___ Given data ___

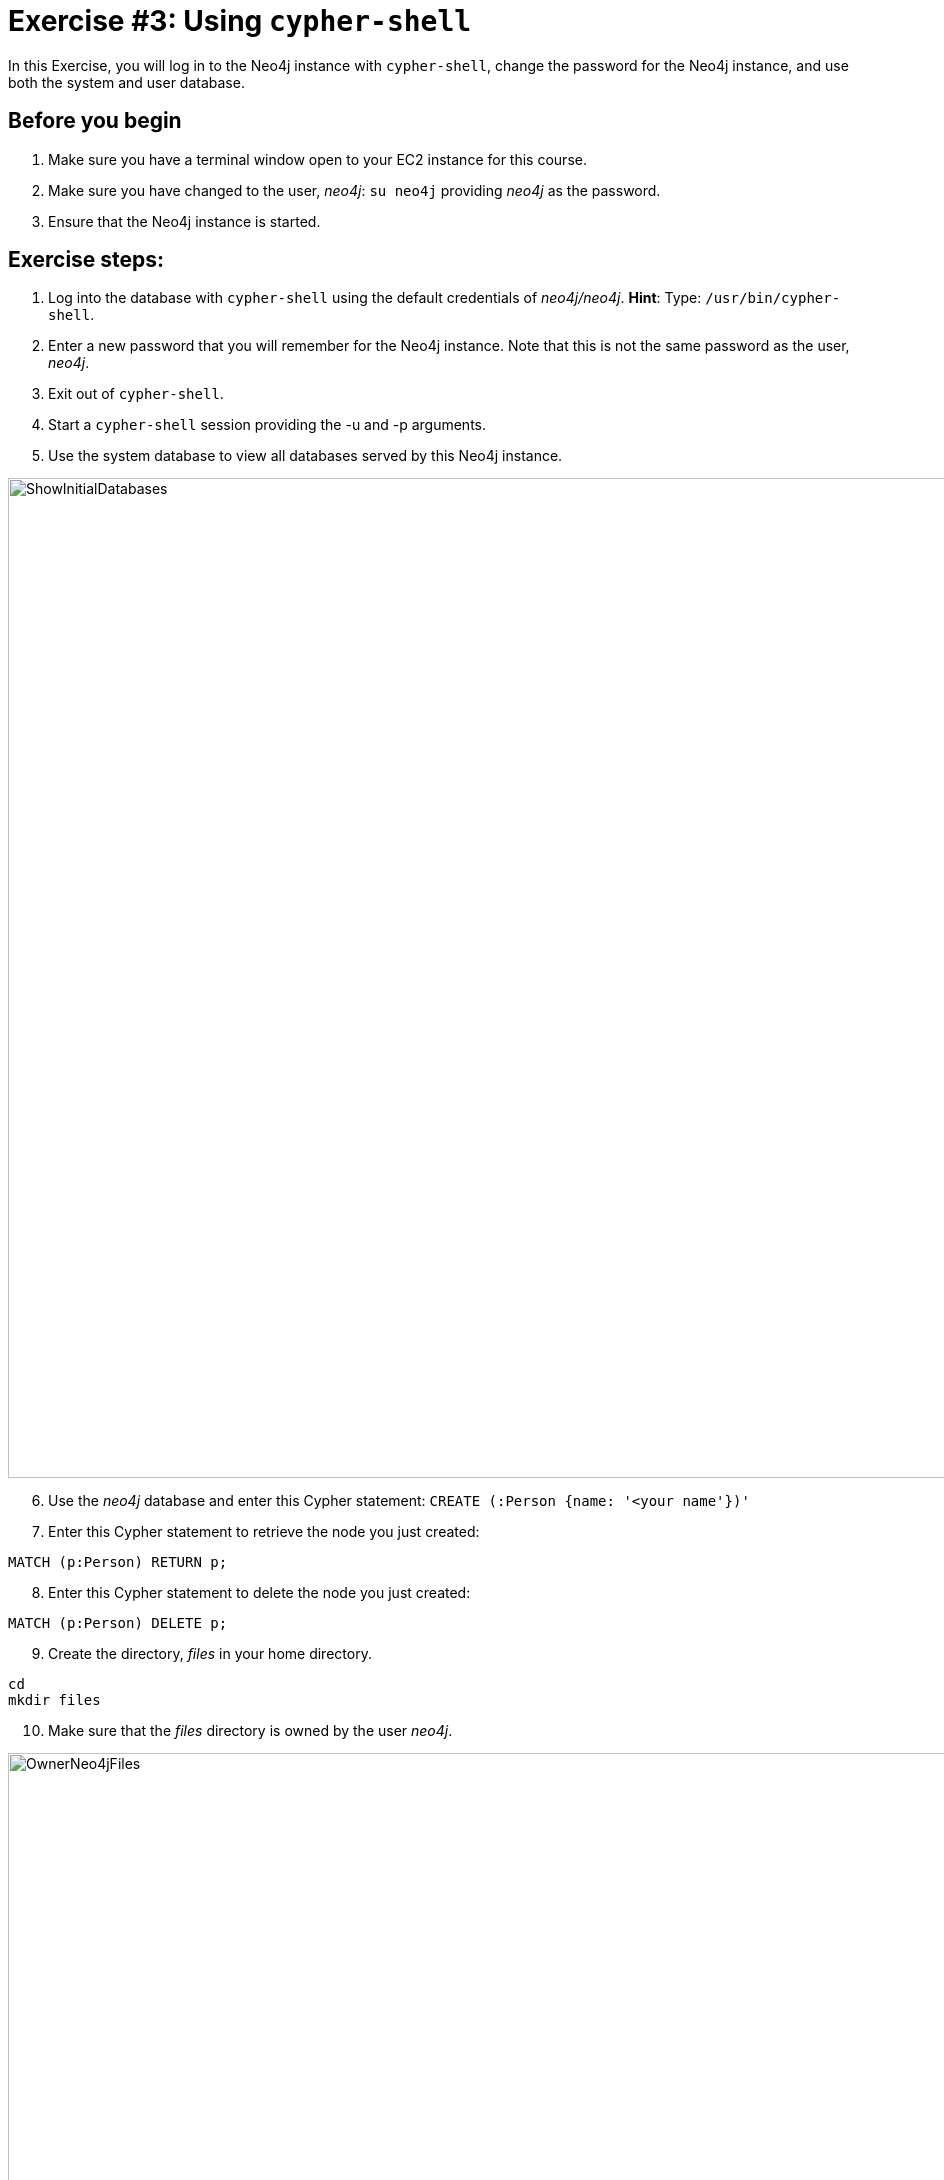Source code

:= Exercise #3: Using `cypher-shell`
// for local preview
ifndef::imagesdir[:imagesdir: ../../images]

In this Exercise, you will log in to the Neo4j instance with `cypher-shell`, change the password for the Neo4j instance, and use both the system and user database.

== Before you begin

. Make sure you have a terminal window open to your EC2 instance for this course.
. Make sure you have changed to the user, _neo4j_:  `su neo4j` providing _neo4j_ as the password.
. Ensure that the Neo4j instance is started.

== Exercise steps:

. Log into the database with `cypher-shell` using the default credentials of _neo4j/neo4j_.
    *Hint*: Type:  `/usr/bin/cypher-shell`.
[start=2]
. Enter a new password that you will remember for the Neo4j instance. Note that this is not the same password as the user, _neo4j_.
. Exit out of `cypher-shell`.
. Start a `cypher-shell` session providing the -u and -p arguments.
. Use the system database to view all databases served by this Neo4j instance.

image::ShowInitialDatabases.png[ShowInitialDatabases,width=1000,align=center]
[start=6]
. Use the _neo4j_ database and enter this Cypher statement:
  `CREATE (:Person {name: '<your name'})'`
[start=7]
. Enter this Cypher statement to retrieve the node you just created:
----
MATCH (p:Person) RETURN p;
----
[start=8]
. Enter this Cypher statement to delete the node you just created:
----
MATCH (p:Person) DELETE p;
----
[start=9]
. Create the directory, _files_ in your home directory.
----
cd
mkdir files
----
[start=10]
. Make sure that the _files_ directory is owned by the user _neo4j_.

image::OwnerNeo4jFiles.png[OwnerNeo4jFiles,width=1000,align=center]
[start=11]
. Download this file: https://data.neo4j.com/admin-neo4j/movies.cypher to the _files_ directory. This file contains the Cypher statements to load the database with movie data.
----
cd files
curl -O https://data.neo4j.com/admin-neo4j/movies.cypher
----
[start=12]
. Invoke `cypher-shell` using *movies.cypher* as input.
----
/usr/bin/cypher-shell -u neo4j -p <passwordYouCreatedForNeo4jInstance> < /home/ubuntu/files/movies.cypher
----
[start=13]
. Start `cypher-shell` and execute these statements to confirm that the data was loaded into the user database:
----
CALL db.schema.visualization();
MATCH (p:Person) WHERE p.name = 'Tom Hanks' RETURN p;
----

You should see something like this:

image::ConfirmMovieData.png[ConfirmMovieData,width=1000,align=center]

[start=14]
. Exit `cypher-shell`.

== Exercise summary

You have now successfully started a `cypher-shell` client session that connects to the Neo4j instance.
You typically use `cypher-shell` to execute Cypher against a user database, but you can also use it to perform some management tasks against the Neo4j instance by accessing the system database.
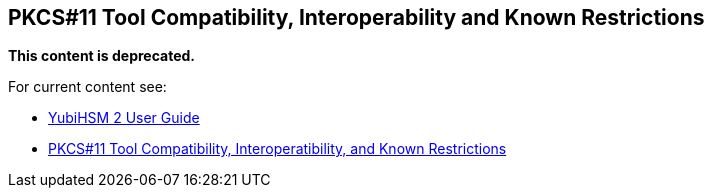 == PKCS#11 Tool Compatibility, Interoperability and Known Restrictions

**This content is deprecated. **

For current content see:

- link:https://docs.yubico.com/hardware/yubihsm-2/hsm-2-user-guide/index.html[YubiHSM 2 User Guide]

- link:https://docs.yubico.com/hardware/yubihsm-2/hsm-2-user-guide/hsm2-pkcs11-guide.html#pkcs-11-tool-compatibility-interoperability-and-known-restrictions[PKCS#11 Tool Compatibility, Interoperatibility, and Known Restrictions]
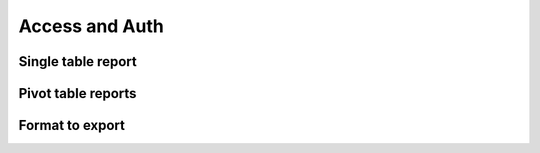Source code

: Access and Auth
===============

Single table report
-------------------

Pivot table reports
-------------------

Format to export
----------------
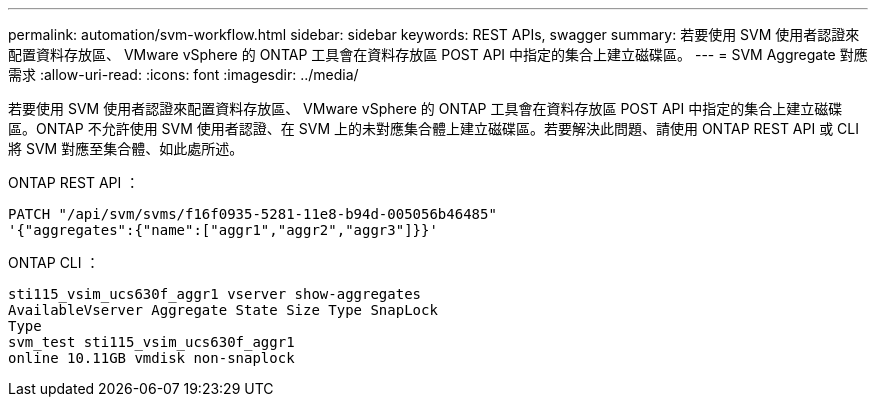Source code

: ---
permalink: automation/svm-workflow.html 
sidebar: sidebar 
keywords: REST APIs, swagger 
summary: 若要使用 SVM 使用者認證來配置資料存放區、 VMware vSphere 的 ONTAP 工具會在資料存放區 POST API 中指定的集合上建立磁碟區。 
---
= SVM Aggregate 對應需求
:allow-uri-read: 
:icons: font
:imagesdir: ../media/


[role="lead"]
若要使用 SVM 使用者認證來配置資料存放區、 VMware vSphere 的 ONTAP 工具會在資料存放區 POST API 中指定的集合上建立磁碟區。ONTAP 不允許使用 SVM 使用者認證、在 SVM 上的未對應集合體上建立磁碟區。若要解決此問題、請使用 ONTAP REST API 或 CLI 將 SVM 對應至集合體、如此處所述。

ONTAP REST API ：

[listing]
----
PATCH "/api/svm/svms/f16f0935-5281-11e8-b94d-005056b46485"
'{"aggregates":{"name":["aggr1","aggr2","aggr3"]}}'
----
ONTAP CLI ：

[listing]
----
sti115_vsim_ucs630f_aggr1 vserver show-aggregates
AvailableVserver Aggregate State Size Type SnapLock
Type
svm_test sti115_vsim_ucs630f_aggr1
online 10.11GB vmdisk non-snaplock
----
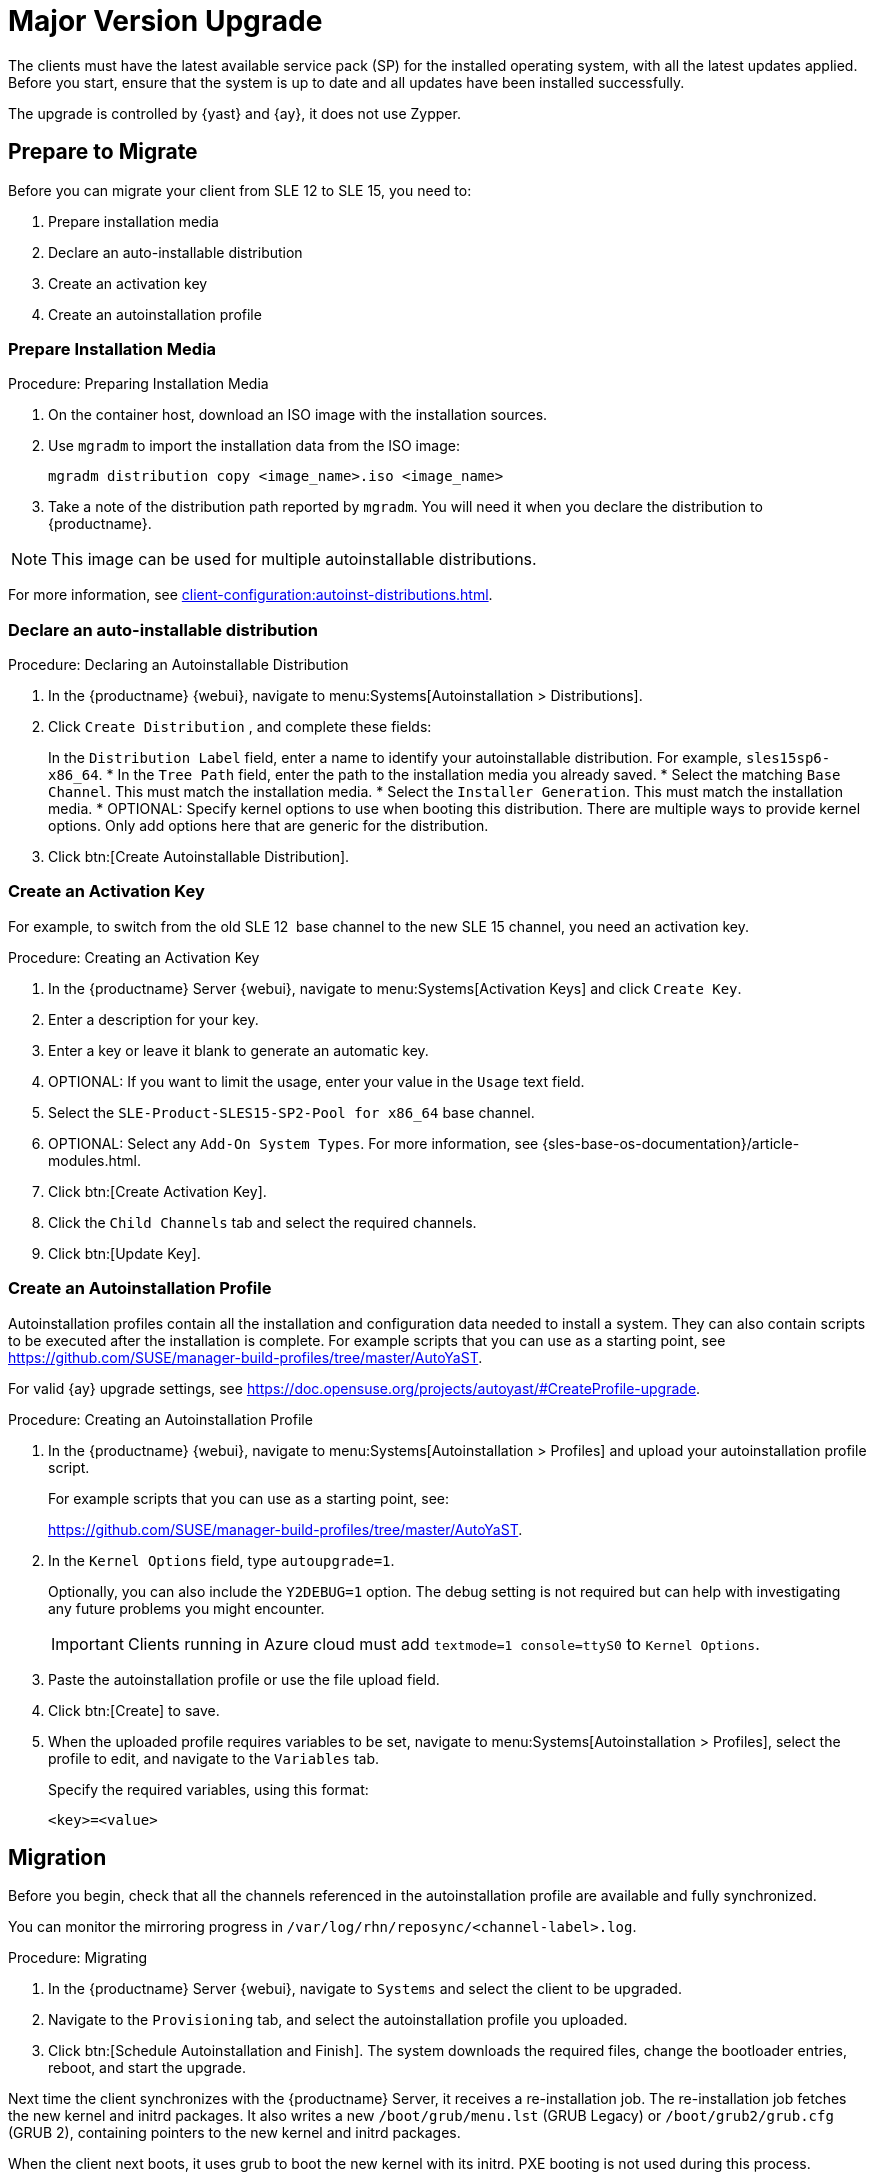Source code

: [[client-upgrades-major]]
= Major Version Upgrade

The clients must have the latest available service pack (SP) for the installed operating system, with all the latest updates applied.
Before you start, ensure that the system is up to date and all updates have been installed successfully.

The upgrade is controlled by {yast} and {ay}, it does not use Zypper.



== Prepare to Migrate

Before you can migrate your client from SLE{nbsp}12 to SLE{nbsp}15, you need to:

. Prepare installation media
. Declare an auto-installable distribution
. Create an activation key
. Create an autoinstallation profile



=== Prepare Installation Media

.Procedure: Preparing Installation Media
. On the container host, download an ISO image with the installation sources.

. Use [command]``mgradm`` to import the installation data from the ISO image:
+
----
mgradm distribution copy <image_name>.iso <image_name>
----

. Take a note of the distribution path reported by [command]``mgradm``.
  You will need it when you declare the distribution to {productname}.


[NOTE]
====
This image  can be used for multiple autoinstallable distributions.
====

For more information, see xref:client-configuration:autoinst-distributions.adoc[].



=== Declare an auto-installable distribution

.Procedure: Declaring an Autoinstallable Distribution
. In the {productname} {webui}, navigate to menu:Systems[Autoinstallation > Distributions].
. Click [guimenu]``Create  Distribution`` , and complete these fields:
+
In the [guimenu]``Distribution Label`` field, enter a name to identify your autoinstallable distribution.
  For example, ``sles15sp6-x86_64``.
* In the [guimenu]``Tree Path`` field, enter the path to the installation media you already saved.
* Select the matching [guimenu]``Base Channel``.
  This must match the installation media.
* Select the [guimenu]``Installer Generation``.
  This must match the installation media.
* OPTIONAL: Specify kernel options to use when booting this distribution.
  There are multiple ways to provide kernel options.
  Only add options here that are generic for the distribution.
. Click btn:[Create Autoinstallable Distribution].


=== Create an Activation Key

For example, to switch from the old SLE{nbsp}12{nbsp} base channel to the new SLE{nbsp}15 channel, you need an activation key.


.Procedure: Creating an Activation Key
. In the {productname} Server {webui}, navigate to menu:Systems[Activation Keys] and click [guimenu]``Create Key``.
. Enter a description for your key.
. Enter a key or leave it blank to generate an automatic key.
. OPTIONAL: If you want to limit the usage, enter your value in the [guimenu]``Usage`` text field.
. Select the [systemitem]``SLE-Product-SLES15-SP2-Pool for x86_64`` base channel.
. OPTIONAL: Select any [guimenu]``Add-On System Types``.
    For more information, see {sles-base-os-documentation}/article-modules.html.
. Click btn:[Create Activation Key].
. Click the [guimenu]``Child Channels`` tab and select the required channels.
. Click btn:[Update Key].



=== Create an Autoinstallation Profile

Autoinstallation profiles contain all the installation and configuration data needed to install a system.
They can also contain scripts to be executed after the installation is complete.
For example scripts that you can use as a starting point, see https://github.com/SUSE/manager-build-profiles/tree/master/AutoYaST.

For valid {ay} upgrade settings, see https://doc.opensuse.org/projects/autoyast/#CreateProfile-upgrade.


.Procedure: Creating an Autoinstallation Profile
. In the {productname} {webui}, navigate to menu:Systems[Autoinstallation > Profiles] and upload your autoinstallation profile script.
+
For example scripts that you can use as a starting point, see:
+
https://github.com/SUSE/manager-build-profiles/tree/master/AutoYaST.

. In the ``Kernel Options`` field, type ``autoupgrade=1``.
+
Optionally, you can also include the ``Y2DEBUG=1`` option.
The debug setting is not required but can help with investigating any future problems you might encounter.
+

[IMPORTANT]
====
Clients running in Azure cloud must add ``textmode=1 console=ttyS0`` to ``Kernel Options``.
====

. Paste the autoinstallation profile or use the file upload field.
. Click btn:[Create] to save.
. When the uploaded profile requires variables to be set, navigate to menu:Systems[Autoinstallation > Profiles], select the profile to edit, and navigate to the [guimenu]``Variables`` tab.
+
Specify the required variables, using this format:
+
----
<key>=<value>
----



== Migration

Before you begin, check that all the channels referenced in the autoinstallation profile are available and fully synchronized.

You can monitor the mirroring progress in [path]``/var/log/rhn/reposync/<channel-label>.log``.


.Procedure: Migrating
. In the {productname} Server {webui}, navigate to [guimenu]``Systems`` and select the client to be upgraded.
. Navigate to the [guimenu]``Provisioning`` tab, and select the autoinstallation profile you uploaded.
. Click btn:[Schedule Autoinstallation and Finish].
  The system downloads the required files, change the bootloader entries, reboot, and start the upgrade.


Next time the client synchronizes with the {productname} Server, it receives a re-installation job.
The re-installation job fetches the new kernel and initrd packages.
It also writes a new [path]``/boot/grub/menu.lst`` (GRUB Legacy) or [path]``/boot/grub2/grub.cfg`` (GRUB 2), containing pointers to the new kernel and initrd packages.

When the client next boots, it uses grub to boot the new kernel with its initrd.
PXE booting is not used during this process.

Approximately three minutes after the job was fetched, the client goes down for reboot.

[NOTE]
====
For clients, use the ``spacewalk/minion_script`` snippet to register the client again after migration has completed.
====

___

## Job
Could you return exactly the lines above from the line with "-u neo4j -p" to the line with "MATCH (p:Person) WHERE", both included, and nothing else?

## Written answer
/usr/bin/cypher-shell -u neo4j -p <passwordYouCreatedForNeo4jInstance> < /home/ubuntu/files/movies.cypher
----
[start=13]
. Start `cypher-shell` and execute these statements to confirm that the data was loaded into the user database:
----
CALL db.schema.visualization();
MATCH (p:Person) WHERE p.name = 'Tom Hanks' RETURN p;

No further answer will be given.